Why would I want to pay fees?

Franchising is a business and without income the franchise system cannot work, however, the very point of the fees is to cover the costs that would normally be borne by an independent business at a much lower cost. What is important is what you receive in return for your fees.

It is often said that 80+% of small business fail within the first 18 months. There could be numerous reasons for this, however, the major contributing factor is small business owners often underestimate the cost of setting up a new business and rarely invest in the areas that they should, such things as brand awareness, systems, marketing, ongoing training etc which allows them to compete in the marketplace. So by cutting these important corners due to lack of funds, business continue in a downward spiral trying to increase sales without having the tools they need to do this in a planned and calculated fashion.What also needs to considered is time. When a business is launched, the owner has normally invested a huge amount of money and is intent on regaining positive cashflow as soon as possible so they set about attempting to perform tasks that provides income. Unfortunately this cannot be done until all of the systems are in place and to have these systems the owner must invest time and effort that does not provide income. It becomes a catch 22

Enter the franchise system. A good franchise system should be a turn key solution proving the franchisee with all of the proven tools and systems to allow the franchisee to perform the day to day running of the business. In short it provides small business tools, systems and brand of the big business.
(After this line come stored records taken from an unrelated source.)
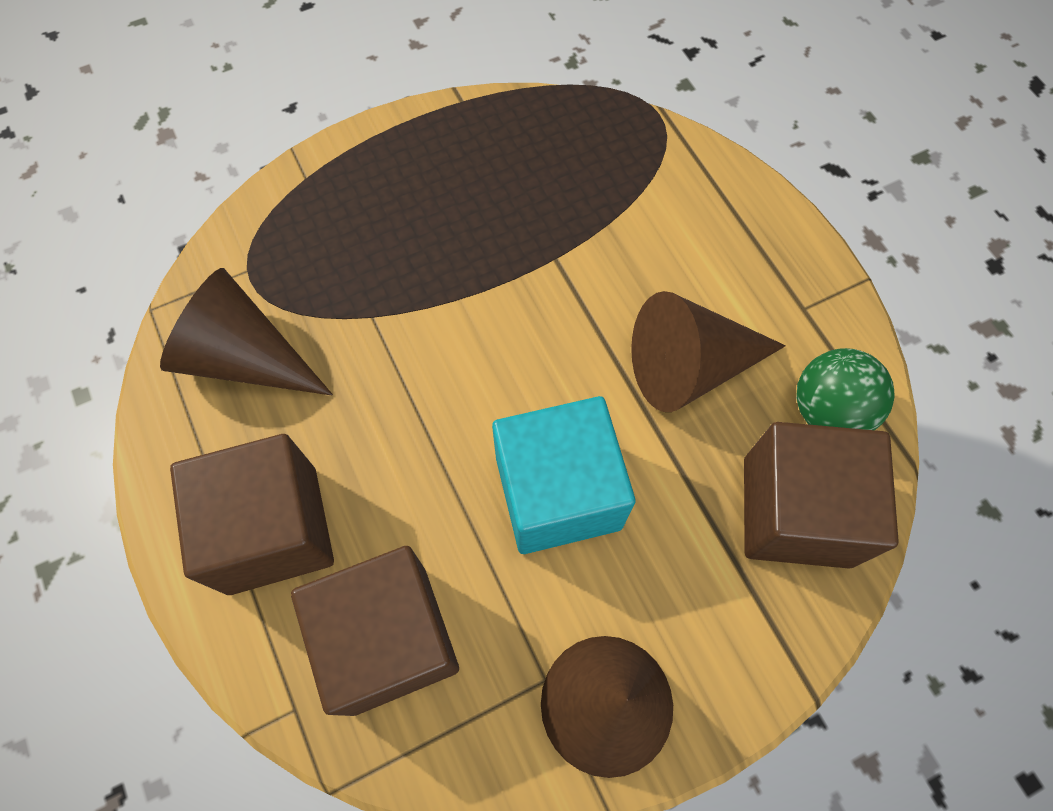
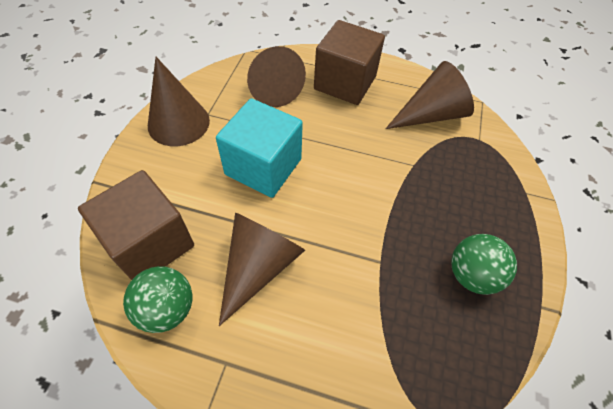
camera: 130 degrees right, 10 degrees down
brown cube [291,546,459,716] -> brown cone [247,46,306,107]
none -> green ball [451,234,517,295]

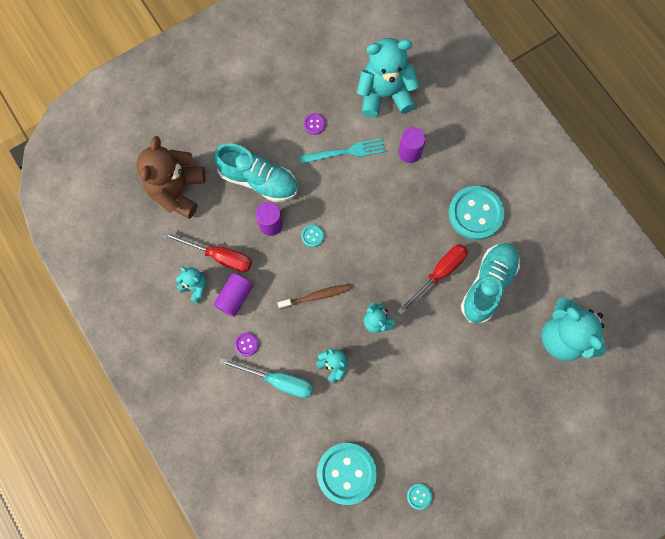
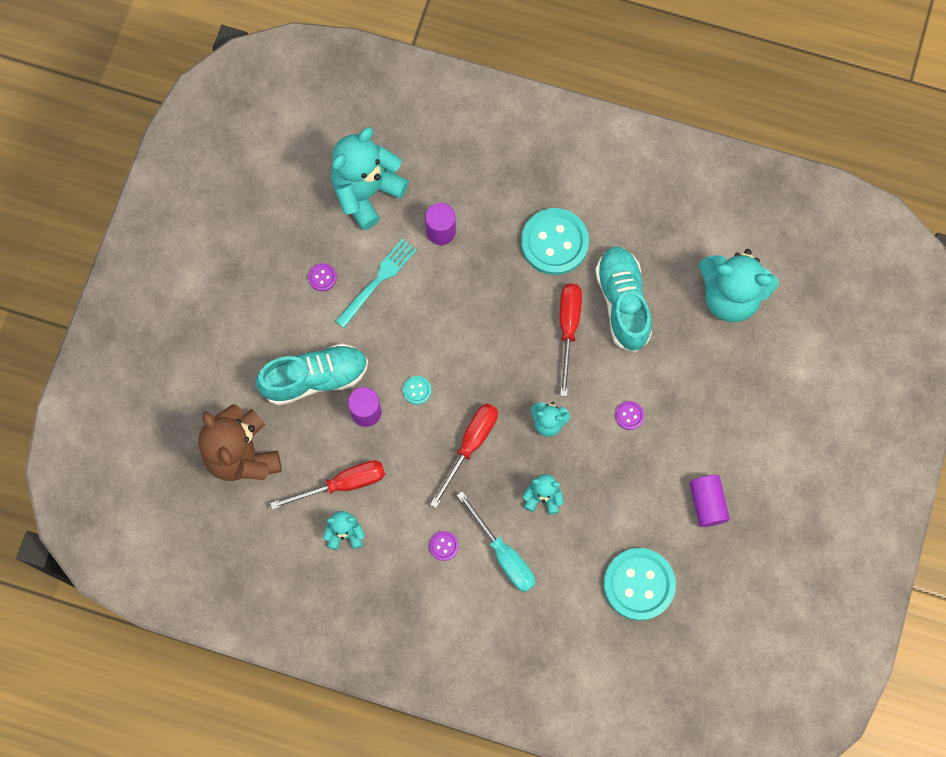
camera: 40 degrees left, 0 degrees up
purple cylinder [213,273,253,317] -> purple cylinder moved to [689,475,730,527]
turquoise screwdriver [219,358,313,398] -> turquoise screwdriver turned 75 degrees clockwise [457,491,535,592]
brown toothbrush [277,284,351,309] -> red screwdriver [430,403,498,508]
turquoise button [407,484,432,510] -> none
none -> purple button [615,401,644,430]

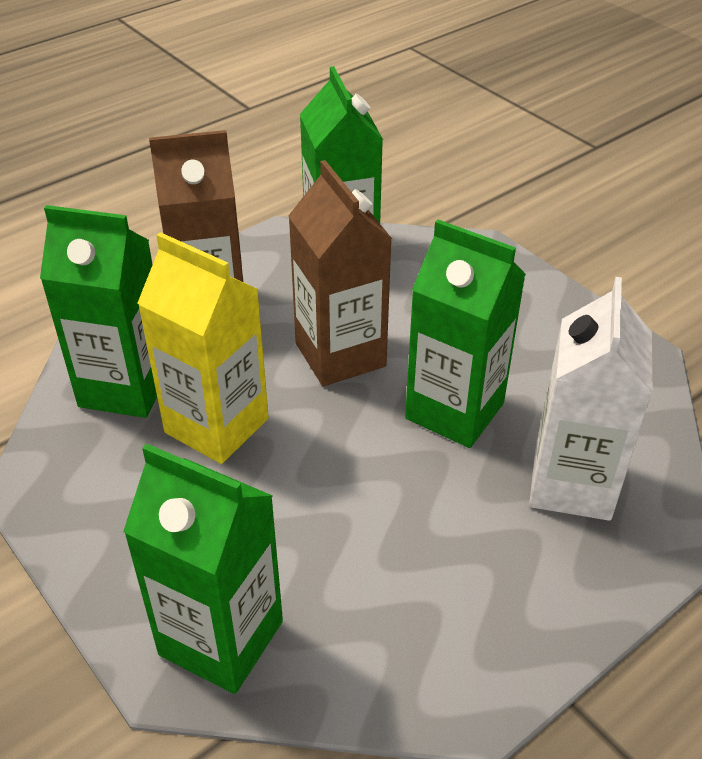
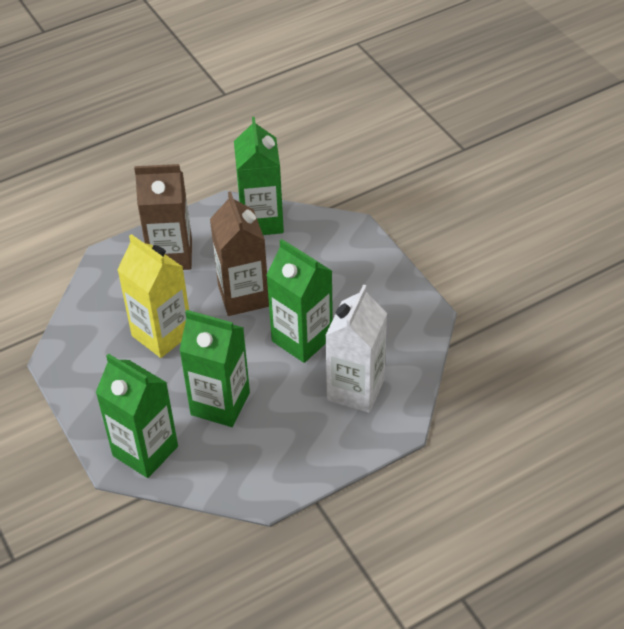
camera: 10 degrees right, 5 degrees up
green carton [40,205,157,418] -> green carton moved to [179,310,250,427]

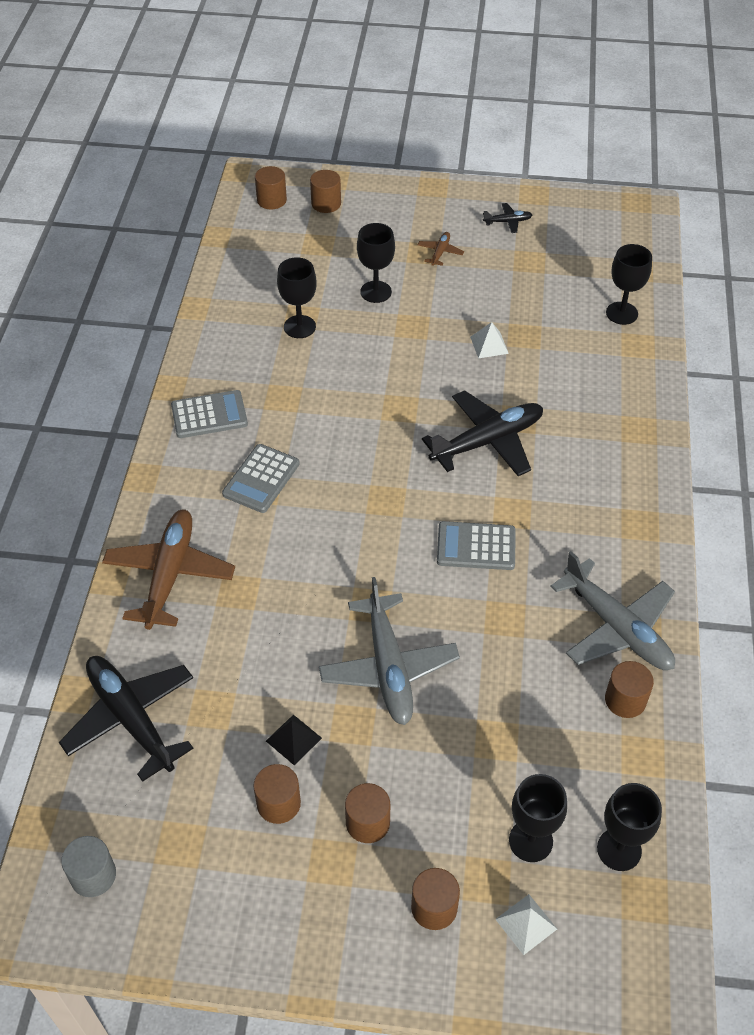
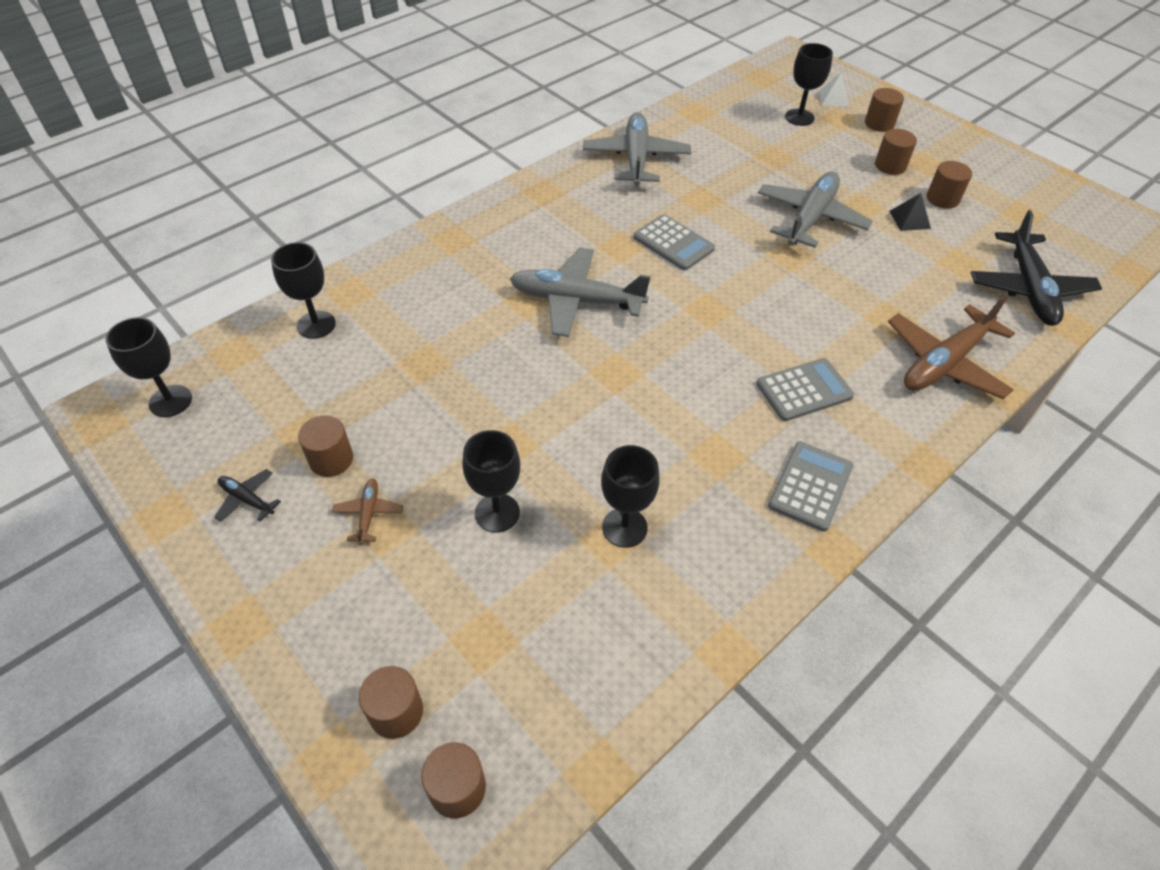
camera: 140 degrees left, 0 degrees up
grey cylinder [61,836,116,897] -> none
grey calculator [171,390,248,438] -> grey calculator turned 90 degrees clockwise [768,441,853,532]
brown plane [418,232,464,266] -> brown plane turned 120 degrees clockwise [332,479,403,545]
black plane [422,390,543,476] -> grey plane [510,248,651,337]
white pyramid [470,322,509,358] -> none
black goblet [597,783,662,871] -> black goblet moved to [105,317,192,417]
brown cylinder [605,661,654,718] -> brown cylinder moved to [298,415,353,477]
None of this comes for free. But for a low fixed cost (in the case of Jim’s Real Estate) making it much easier to budget for your cost whilst ensuring that the major investment is being looked after by the Franchisor.

Real Estate specifically has a huge amount of fixed cost involved just to keep be able to trade. Consider these:

  • Platform subscriptions (realestate.com.au, domain.com.au, Pricefinder, CRM etc)
  • Brand Marketing (imagine the cost to make your brand familiar with your consumer?)
  • Digital marketing for lead generation
  • Website creation and upkeep
  • Ongoing training
  • CRM
  • Compliance
  • Office lease
  • Administration staff
  • Insurance
  • Printing

These don’t even cover the other benefits of being engaged in a Franchise network as i will discuss in a seperate blog.

The question then becomes “What is fair and reasonable in regards to fees”? My answer to that is “what value are you getting”? I believe that fees should be fixed. Many systems use a percentage of profit model to determine monthly fees. My issue with that is that a franchisee who is more successful and potentially working harder can pay $10,000’s to the Franchisor each month for the privilege. Our belief is that True happiness is found in helping others” I see the role of a Franchisor to select and support their franchisees not used as a profit making relationship. Support your franchisees, make it your business to help them succeed and the Franchisor grows because the existing Franchisees are happy and become your cheer squad.